I held my breath as the plane started down the runway; the small plane jostled and I was holding my five-week-old son, Lír, on my lap, while Adam, my husband, held his twin Roran in the seat behind us.
As the plane lifted into the air, I wordlessly willed Lir to refrain from letting out an ear-splitting howl.
The plane broke through the clouds, and I could hear the sounds of babies crying. But they weren’t my babies! My sons suckled on their dummies, silent and peaceful.
So far, so good.
This trip to the coast was the big test.
Adam and I are keen travellers and, while we knew the twins’ arrival would inevitably make it harder, we were determined that our new lifestyle shouldn’t change us.
The early weeks of parenthood are sleepless and scary, and so I chose the most relaxing place I could think of: the Kenyan coast.
Specifically, the sleepy town of Watamu, a couple of hours’ drive north of Mombasa. Adam and I had rented houses there many times in our years in
Kenya, though with decidedly different objectives. Our biggest challenge hitherto was rooting out tonic in local grocery stores to mix with the huge quantities of gin we had muled from Nairobi.
All the same, most of the elements of the trip would be familiar for me, and hopefully less of a challenge when mixed with the novelty of twin travel.
As we walked over the threshold of our coastal home for the week, I could feel the warm breeze melting away much of the anxiety I had been carrying around during those first early weeks as a new mother.
I had felt tied to the twins – and to the house – and barely able to distinguish night from day, always listening for the cries that meant I was needed again.

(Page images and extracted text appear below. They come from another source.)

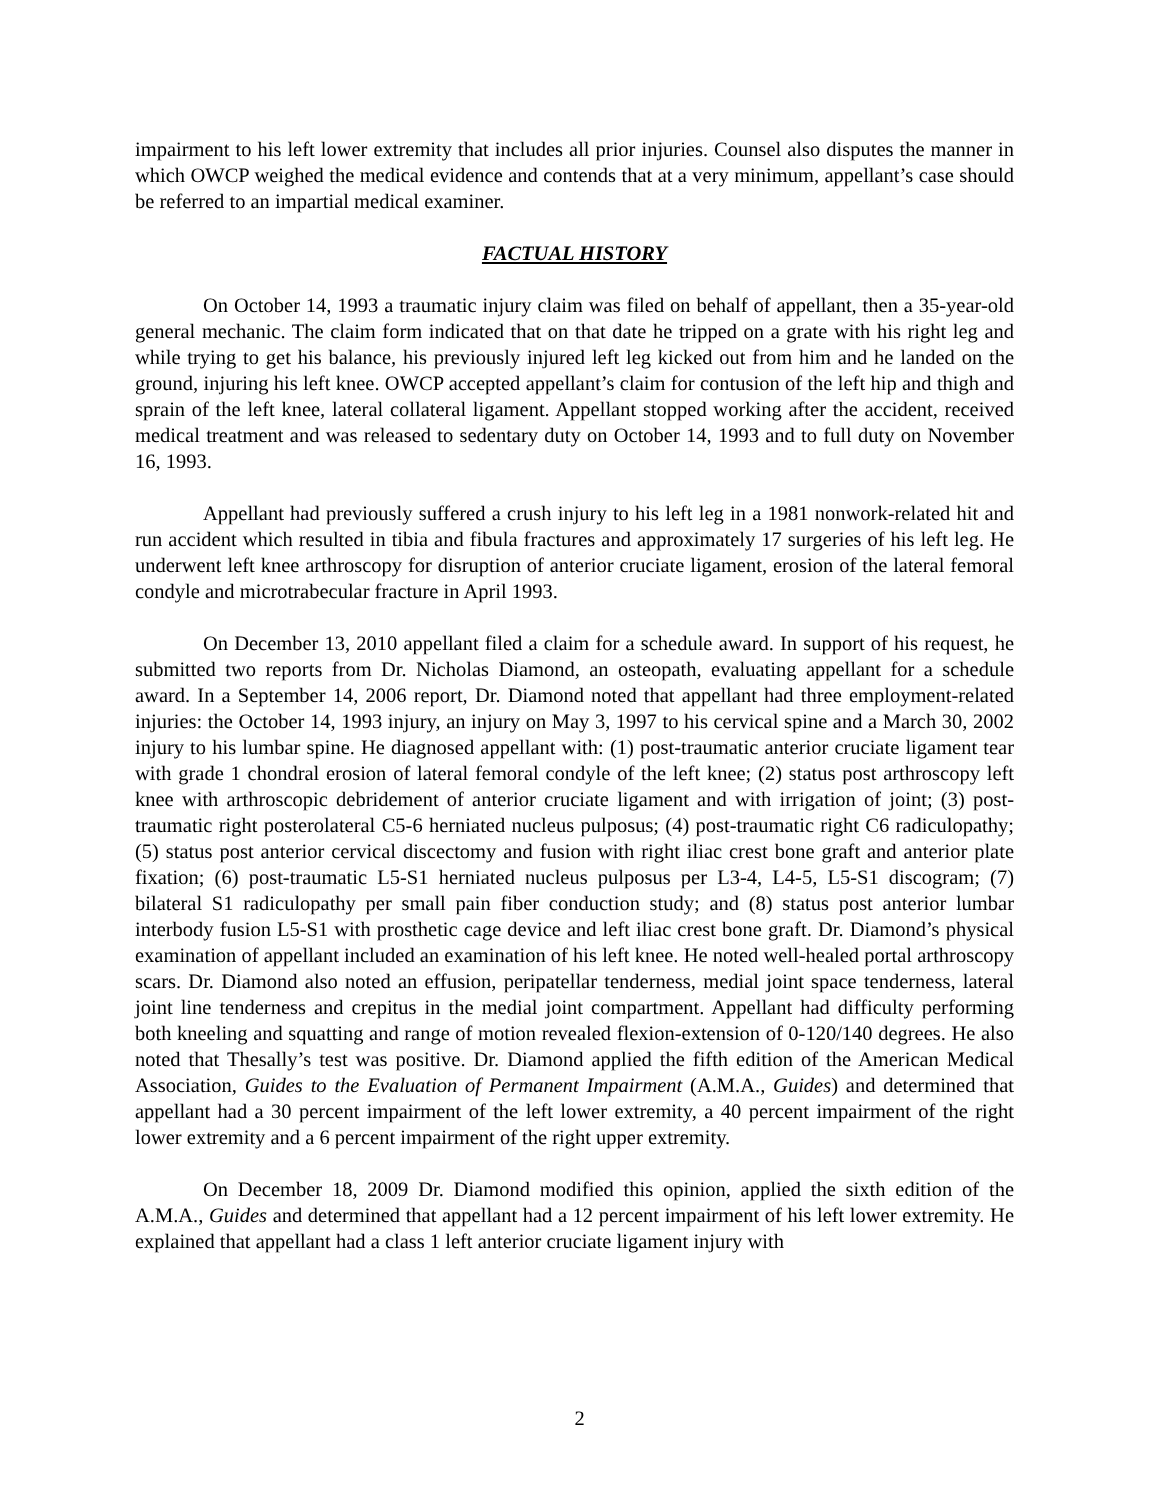impairment to his left lower extremity that includes all prior injuries. Counsel also disputes the manner in which OWCP weighed the medical evidence and contends that at a very minimum, appellant’s case should be referred to an impartial medical examiner.
FACTUAL HISTORY
On October 14, 1993 a traumatic injury claim was filed on behalf of appellant, then a 35-year-old general mechanic. The claim form indicated that on that date he tripped on a grate with his right leg and while trying to get his balance, his previously injured left leg kicked out from him and he landed on the ground, injuring his left knee. OWCP accepted appellant’s claim for contusion of the left hip and thigh and sprain of the left knee, lateral collateral ligament. Appellant stopped working after the accident, received medical treatment and was released to sedentary duty on October 14, 1993 and to full duty on November 16, 1993.
Appellant had previously suffered a crush injury to his left leg in a 1981 nonwork-related hit and run accident which resulted in tibia and fibula fractures and approximately 17 surgeries of his left leg. He underwent left knee arthroscopy for disruption of anterior cruciate ligament, erosion of the lateral femoral condyle and microtrabecular fracture in April 1993.
On December 13, 2010 appellant filed a claim for a schedule award. In support of his request, he submitted two reports from Dr. Nicholas Diamond, an osteopath, evaluating appellant for a schedule award. In a September 14, 2006 report, Dr. Diamond noted that appellant had three employment-related injuries: the October 14, 1993 injury, an injury on May 3, 1997 to his cervical spine and a March 30, 2002 injury to his lumbar spine. He diagnosed appellant with: (1) post-traumatic anterior cruciate ligament tear with grade 1 chondral erosion of lateral femoral condyle of the left knee; (2) status post arthroscopy left knee with arthroscopic debridement of anterior cruciate ligament and with irrigation of joint; (3) post-traumatic right posterolateral C5-6 herniated nucleus pulposus; (4) post-traumatic right C6 radiculopathy; (5) status post anterior cervical discectomy and fusion with right iliac crest bone graft and anterior plate fixation; (6) post-traumatic L5-S1 herniated nucleus pulposus per L3-4, L4-5, L5-S1 discogram; (7) bilateral S1 radiculopathy per small pain fiber conduction study; and (8) status post anterior lumbar interbody fusion L5-S1 with prosthetic cage device and left iliac crest bone graft. Dr. Diamond’s physical examination of appellant included an examination of his left knee. He noted well-healed portal arthroscopy scars. Dr. Diamond also noted an effusion, peripatellar tenderness, medial joint space tenderness, lateral joint line tenderness and crepitus in the medial joint compartment. Appellant had difficulty performing both kneeling and squatting and range of motion revealed flexion-extension of 0-120/140 degrees. He also noted that Thesally’s test was positive. Dr. Diamond applied the fifth edition of the American Medical Association, Guides to the Evaluation of Permanent Impairment (A.M.A., Guides) and determined that appellant had a 30 percent impairment of the left lower extremity, a 40 percent impairment of the right lower extremity and a 6 percent impairment of the right upper extremity.
On December 18, 2009 Dr. Diamond modified this opinion, applied the sixth edition of the A.M.A., Guides and determined that appellant had a 12 percent impairment of his left lower extremity. He explained that appellant had a class 1 left anterior cruciate ligament injury with
2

But everything in this Swahili coastal-style house was clean and white and tidy, and it felt like a fresh and sunny beginning.
We had only a few guiding principles: don’t let the boys get too much sun during 10am-4pm, and don’t let them be outside of a mosquito net after around 6:30 or 7pm.
The days flew by. We discovered an unexpected benefit to Swahili-style houses: the concrete walls do a remarkable job of containing the sounds of crying.
Excellent for the other housemates, but less than ideal for evenings when we could not count on audio cues during dinner. Yes, we’d forgotten the baby monitor.
Our routine wasn’t so different from Nairobi, but it felt decadent. The huge bed in our room could comfortably fit all four of us without fear of the twins getting too close to the edge or too close to smother zones, and our room had beautiful views looking out over the pool and the Indian Ocean.
After weeks with showers snatched here and there, jumping into the pool felt glorious, and I couldn’t wait to bring the boys into the pool, too.
But there my composure started to slip. I fretted about whether that refreshing breeze that cooled the house would freeze the babies after a dip in the pool.
After four in the afternoon, was it too cold to take them into the water? And wouldn’t they get bitten by mosquitoes? So many questions, so many fears.
In seven days, the twins went into the pool only twice. So, despite the relaxing setting, lots of the trepidations of new-motherhood had followed us.
Adam, excited by the prospect of air conditioning, a luxury we lack in Nairobi, would chill the room to the point where I feared the twins would die of cold.
And, despite nets on both our bed and the travel cot, I harboured an almost-constant fear that the boys would catch malaria, even though in four years of holidaying on Kenya’s coast, I had never had it.
Despite all that, there was something extraordinary in seeing the sunrise come up over the Indian Ocean, reflecting off the surface of the water. Even to eyes so deprived of sleep as mine, it was sparkling.
The week at an end, I baulked at the idea of returning to Nairobi, but I could appreciate how well the week had gone.
We had proved to ourselves that nomad life doesn’t end when parenthood begins, and we plan to take our twins around East Africa and beyond.
Our babies will not only learn about adventures, but we’ll learn, too, just how adventurous we can be (or not!) with twin babies.